EXERCISE -> Within the data that follows, tally every line containing "labels". Provide only the tally.

(Dataset entries)
%%

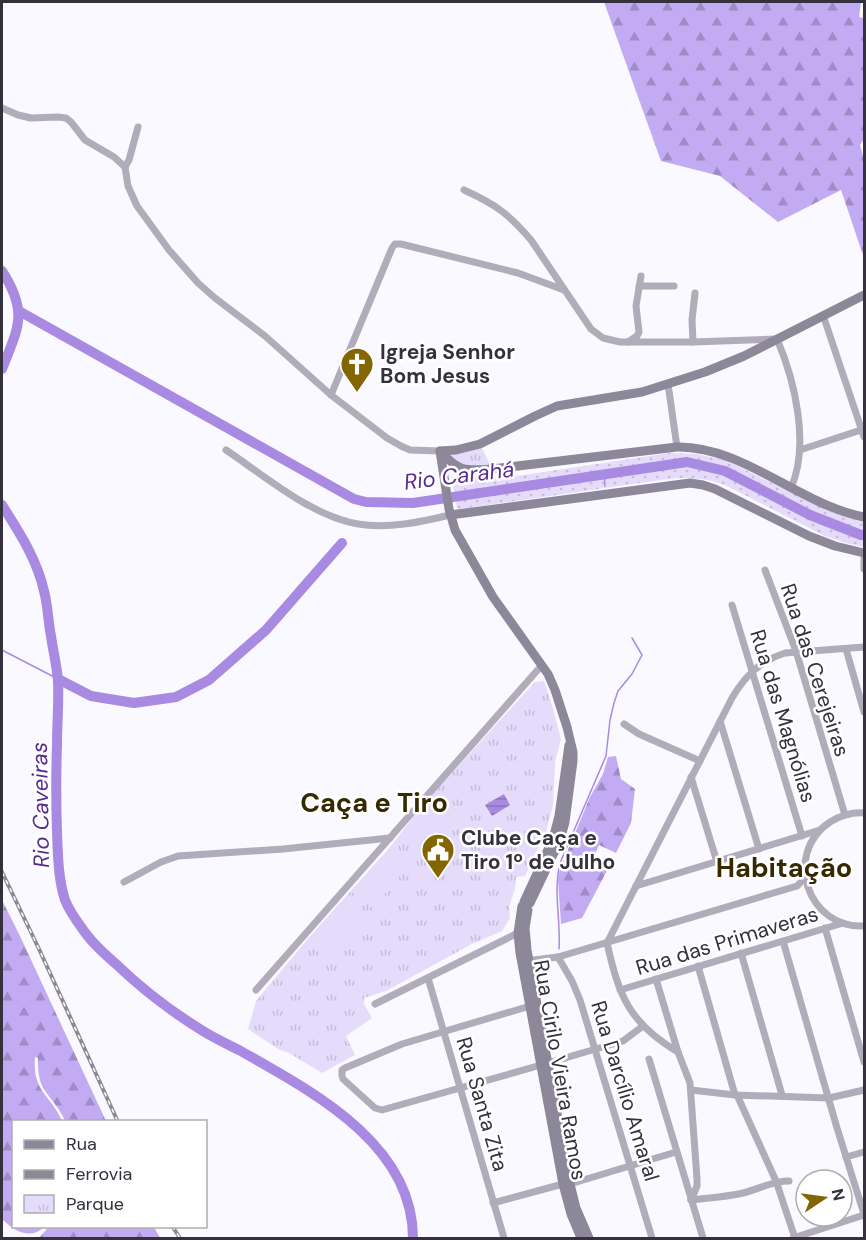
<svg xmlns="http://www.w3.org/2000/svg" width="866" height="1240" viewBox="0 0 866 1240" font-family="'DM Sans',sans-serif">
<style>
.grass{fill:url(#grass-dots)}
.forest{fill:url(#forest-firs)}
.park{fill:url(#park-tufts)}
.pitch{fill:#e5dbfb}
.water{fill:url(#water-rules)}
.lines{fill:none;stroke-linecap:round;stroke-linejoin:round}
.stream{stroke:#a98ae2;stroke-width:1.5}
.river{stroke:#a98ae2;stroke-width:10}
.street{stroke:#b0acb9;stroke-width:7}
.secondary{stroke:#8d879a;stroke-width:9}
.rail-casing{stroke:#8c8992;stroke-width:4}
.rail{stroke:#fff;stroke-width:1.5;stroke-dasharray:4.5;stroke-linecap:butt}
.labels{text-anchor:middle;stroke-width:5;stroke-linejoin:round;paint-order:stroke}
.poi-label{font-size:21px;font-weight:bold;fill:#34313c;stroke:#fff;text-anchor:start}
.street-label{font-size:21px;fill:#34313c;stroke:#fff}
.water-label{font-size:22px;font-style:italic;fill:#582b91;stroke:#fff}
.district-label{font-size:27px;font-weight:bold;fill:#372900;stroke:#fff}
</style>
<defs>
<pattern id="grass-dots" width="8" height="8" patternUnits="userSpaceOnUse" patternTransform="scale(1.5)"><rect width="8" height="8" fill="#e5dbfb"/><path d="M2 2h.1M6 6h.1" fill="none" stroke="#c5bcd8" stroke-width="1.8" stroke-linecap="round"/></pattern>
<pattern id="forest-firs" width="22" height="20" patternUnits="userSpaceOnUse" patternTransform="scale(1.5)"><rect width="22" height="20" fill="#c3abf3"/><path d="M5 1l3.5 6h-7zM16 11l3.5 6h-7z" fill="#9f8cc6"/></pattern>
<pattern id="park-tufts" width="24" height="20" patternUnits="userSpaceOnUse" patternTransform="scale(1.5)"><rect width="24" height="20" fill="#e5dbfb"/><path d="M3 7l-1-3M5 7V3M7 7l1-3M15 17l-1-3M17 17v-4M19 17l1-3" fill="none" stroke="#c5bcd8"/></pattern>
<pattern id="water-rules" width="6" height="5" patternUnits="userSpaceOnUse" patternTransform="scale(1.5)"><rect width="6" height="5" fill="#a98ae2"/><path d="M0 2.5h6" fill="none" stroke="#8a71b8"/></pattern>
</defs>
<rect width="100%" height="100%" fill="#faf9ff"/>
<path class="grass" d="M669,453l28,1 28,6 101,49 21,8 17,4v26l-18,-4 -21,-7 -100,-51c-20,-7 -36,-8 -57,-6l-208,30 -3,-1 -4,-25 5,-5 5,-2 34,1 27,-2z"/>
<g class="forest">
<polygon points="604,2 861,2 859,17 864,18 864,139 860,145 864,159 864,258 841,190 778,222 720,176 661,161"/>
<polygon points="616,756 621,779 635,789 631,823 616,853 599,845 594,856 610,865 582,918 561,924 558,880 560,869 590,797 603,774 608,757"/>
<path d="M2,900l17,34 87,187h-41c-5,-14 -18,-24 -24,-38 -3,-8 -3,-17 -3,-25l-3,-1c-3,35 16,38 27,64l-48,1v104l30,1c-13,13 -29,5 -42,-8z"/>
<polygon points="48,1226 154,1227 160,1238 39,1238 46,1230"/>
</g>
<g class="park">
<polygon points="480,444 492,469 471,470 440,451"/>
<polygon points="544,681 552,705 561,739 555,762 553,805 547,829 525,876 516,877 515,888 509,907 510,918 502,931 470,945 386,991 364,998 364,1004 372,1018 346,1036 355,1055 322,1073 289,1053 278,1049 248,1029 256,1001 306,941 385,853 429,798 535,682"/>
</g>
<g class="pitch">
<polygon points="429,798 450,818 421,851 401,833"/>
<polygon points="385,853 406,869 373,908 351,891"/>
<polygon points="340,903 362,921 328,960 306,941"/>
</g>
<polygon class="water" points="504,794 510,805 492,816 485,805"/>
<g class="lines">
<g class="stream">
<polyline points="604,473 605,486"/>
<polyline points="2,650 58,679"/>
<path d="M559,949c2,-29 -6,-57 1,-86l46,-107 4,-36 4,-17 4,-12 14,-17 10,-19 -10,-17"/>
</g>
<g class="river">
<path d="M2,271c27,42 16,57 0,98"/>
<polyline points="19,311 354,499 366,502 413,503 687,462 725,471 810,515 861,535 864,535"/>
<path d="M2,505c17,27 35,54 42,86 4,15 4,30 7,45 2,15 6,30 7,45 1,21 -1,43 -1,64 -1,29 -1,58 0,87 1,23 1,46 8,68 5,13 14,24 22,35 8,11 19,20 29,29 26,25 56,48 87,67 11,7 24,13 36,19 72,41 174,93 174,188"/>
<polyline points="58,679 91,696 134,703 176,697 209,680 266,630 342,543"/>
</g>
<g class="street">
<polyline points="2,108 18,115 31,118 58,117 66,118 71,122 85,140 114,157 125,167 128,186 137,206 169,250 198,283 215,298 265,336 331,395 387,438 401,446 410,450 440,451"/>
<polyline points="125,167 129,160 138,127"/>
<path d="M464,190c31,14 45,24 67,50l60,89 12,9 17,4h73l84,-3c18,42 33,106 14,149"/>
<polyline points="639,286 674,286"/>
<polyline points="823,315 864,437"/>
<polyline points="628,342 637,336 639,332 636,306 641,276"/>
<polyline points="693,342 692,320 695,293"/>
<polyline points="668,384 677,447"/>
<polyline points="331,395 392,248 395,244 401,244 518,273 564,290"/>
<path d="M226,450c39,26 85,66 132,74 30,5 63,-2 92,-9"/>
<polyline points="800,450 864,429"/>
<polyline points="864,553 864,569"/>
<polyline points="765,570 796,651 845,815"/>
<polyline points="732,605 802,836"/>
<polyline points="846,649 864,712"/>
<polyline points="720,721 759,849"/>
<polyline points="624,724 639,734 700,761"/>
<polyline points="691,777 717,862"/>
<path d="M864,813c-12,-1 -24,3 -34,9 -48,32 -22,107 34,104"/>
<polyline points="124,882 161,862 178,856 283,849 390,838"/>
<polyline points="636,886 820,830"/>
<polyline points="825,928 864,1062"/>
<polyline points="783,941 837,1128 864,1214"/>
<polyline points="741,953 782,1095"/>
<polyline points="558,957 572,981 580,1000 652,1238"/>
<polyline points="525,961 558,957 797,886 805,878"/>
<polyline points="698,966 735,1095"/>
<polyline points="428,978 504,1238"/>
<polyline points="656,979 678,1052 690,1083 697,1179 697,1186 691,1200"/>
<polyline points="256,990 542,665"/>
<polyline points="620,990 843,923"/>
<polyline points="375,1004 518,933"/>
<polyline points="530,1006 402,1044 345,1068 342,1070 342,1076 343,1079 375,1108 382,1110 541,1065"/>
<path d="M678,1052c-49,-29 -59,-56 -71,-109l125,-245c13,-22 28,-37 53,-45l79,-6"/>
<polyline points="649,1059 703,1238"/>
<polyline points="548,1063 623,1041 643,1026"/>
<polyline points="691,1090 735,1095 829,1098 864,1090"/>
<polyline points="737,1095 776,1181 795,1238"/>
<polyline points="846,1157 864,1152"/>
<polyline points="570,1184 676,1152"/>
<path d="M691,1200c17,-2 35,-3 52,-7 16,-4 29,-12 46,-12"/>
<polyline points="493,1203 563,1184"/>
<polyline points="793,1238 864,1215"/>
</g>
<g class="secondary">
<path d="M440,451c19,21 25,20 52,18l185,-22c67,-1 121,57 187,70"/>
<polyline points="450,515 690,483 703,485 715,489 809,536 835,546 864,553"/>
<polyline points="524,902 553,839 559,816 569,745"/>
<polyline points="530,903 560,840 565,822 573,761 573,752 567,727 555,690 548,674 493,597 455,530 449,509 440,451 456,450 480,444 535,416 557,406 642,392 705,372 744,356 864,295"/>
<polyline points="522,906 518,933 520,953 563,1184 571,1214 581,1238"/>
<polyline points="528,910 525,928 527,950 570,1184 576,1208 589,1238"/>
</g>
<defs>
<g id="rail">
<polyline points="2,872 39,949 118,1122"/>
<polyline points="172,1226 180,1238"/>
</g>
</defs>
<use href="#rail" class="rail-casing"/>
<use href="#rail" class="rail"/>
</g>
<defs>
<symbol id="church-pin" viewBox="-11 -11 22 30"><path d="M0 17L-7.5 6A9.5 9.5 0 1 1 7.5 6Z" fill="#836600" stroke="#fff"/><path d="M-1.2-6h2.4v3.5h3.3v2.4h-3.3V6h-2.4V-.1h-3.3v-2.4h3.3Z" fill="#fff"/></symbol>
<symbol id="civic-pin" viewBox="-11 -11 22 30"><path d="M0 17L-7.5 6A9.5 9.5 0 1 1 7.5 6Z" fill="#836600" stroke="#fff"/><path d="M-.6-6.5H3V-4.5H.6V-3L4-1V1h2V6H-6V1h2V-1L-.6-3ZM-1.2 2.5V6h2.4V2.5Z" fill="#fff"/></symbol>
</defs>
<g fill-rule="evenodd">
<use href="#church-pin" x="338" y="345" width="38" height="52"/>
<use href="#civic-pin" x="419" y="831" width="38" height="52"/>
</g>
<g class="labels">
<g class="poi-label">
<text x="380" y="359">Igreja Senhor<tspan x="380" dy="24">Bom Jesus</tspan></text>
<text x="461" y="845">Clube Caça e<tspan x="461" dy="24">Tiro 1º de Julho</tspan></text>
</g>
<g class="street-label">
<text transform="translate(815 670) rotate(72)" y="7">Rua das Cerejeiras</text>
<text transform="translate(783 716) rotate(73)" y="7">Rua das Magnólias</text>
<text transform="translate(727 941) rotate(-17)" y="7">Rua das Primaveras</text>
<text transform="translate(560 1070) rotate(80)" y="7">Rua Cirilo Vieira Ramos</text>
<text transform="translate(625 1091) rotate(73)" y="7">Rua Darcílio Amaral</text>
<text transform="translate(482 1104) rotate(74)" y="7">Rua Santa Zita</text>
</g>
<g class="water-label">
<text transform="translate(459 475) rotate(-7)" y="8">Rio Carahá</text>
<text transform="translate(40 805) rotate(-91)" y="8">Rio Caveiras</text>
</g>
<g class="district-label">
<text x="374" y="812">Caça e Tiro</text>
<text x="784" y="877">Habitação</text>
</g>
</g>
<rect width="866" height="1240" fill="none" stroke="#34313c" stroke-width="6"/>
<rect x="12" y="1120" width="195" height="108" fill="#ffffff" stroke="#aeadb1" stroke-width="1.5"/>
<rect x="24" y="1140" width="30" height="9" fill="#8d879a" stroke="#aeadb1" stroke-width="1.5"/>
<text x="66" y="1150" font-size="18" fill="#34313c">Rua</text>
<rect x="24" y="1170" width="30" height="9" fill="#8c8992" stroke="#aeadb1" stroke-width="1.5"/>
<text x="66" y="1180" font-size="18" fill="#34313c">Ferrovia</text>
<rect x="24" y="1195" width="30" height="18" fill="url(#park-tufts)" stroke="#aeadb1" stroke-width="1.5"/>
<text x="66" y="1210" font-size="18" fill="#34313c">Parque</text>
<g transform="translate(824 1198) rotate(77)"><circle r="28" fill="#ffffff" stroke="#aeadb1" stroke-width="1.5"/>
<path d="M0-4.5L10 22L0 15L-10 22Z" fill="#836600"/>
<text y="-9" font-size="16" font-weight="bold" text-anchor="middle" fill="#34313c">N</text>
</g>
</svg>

%%

SOLUTION TO THE PROBLEM -> 2